*Source material*:
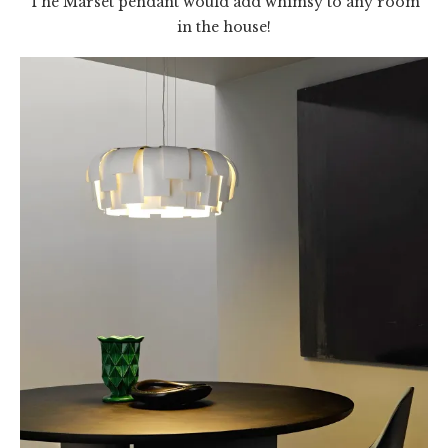
The Marset pendant would add whimsy to any room
in the house!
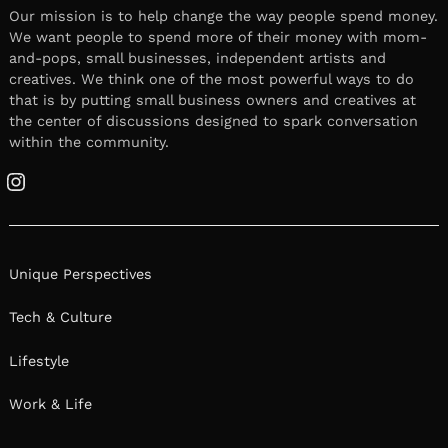
Our mission is to help change the way people spend money.
We want people to spend more of their money with mom-
and-pops, small businesses, independent artists and
creatives. We think one of the most powerful ways to do
that is by putting small business owners and creatives at
the center of discussions designed to spark conversation
within the community.
Instagram
Unique Perspectives
Tech & Culture
Lifestyle
Work & Life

*Task directions*: Collect, from the material above, every line containing the word "spend".

*Solution for this task*:
Our mission is to help change the way people spend money.
We want people to spend more of their money with mom-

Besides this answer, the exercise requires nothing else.